# TASK ITEM
Your task is to copy the stretch of lines in the records below that begins with the line containing "pinky pip: (449, 568)" and ends with the line containing "pinky pip: (1144, 661)", exactly as written, with nothing added.

# PROVIDED MATERIAL
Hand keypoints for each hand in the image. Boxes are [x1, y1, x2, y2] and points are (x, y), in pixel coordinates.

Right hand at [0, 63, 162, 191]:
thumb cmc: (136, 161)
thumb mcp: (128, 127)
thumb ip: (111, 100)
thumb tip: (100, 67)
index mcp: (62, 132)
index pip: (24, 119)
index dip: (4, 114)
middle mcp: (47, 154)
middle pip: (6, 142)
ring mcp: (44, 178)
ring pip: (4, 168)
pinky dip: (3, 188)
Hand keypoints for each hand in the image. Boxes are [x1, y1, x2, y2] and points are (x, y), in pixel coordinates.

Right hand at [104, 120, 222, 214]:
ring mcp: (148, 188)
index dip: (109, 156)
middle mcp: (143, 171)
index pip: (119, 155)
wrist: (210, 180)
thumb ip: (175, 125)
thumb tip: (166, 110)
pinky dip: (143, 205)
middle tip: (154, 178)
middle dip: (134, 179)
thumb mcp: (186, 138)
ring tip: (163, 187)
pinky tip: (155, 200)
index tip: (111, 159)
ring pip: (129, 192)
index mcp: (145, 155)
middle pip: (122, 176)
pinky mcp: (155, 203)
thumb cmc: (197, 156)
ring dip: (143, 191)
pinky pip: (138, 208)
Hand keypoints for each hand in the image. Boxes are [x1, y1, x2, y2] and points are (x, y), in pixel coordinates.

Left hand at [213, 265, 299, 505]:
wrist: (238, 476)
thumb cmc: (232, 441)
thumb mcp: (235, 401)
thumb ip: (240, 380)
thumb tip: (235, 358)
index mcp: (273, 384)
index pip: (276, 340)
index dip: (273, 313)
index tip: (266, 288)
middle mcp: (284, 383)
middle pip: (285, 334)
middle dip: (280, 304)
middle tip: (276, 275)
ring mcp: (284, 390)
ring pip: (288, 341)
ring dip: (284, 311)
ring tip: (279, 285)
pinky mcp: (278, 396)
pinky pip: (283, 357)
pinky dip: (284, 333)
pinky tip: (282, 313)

---

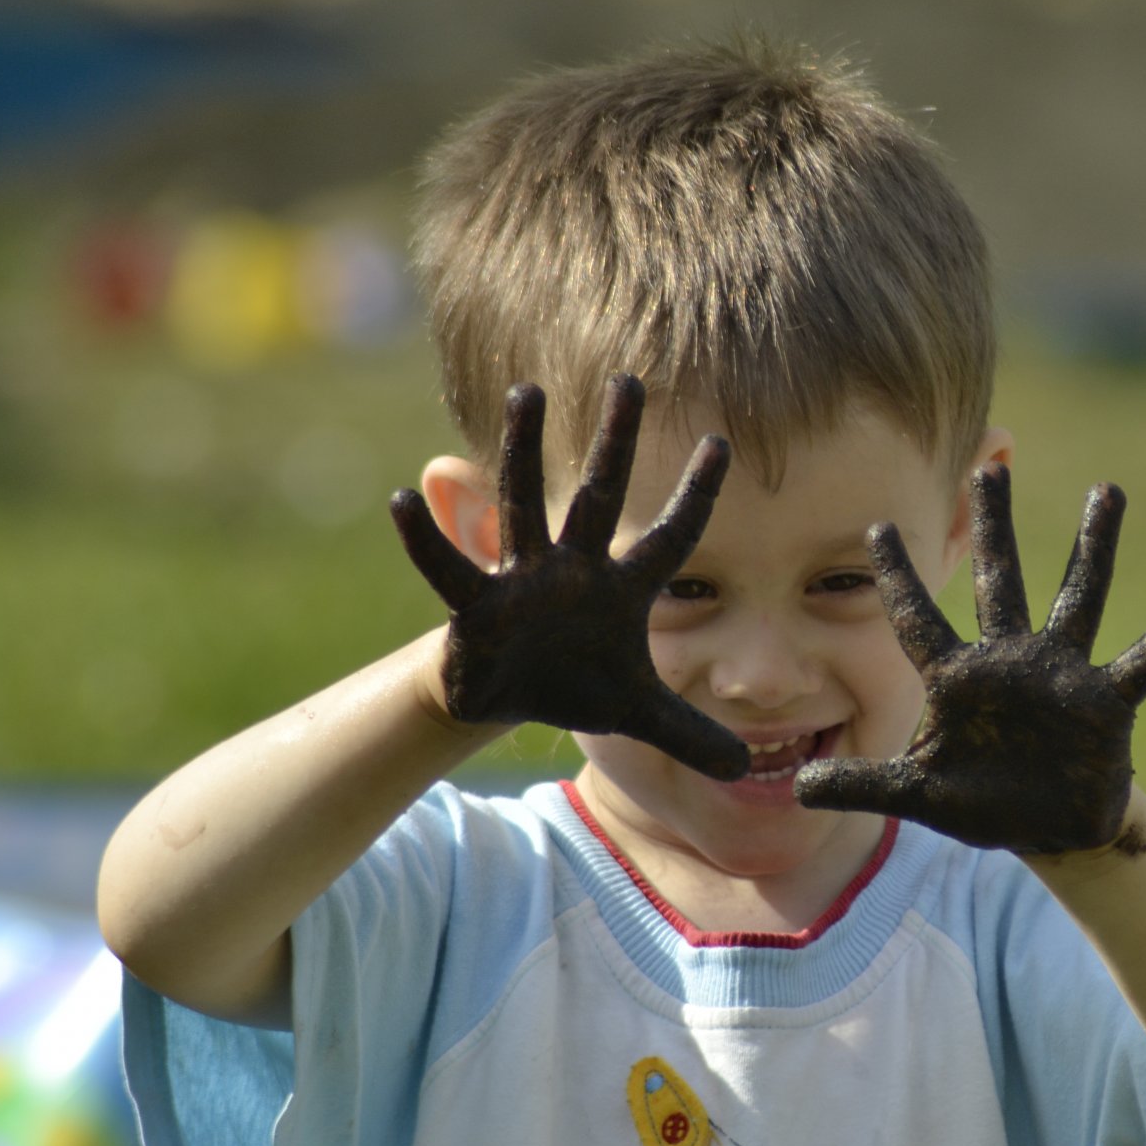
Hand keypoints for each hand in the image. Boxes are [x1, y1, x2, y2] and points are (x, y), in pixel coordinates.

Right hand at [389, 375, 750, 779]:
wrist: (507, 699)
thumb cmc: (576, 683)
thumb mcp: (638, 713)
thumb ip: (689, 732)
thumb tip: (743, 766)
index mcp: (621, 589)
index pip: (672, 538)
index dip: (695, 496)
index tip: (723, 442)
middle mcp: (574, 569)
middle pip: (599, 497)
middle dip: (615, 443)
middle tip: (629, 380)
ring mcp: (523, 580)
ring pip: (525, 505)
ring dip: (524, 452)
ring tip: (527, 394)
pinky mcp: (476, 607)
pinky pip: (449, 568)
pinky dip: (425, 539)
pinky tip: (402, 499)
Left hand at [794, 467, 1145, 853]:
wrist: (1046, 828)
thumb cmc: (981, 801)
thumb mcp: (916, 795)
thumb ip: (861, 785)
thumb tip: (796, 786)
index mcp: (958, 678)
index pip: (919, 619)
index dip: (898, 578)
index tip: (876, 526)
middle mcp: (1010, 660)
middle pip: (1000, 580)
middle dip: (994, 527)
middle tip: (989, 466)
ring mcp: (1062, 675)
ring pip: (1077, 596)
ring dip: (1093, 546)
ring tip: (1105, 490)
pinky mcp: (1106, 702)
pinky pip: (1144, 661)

...

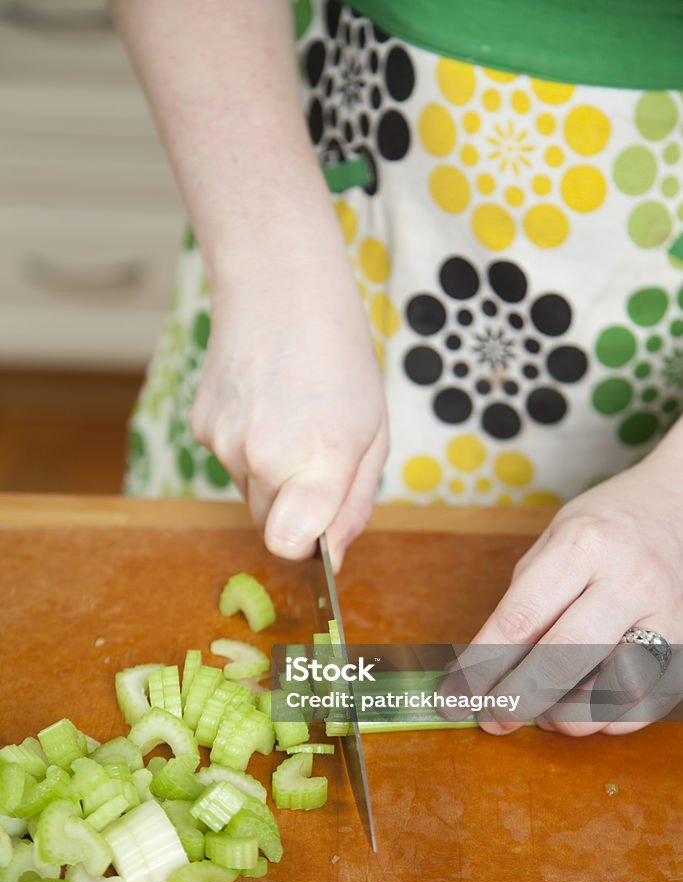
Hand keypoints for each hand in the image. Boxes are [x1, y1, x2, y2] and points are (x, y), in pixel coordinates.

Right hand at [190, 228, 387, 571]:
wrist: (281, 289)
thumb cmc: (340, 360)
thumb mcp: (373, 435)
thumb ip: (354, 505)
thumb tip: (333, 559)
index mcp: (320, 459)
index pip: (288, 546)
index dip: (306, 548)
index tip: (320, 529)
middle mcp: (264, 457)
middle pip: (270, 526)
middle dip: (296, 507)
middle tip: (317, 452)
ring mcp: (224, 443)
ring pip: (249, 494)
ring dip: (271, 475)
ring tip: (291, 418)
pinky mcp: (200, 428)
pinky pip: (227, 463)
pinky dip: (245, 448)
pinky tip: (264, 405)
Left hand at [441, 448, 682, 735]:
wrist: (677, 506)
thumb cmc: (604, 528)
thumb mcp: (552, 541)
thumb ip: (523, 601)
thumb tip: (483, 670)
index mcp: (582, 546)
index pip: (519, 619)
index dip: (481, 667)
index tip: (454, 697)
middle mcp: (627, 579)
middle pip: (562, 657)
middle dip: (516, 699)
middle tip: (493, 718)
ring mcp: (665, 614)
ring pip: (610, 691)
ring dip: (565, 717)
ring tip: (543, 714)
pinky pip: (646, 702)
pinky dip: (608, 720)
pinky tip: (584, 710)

# RESPONSE
pinky pip: (449, 568)
pinky dip: (425, 539)
pinky tip: (402, 499)
Left hand at [794, 467, 1145, 853]:
wrist: (1046, 828)
thumb cmc: (981, 801)
thumb mcp: (916, 795)
thumb ip: (861, 785)
thumb tip: (796, 786)
index mcp: (958, 678)
index pip: (919, 619)
index dip: (898, 578)
index tip: (876, 526)
middle mcp: (1010, 660)
middle pip: (1000, 580)
middle dip: (994, 527)
middle tip: (989, 466)
ring mcp: (1062, 675)
ring pip: (1077, 596)
ring dip: (1093, 546)
ring tip: (1105, 490)
pinky mcp: (1106, 702)
pinky pip: (1144, 661)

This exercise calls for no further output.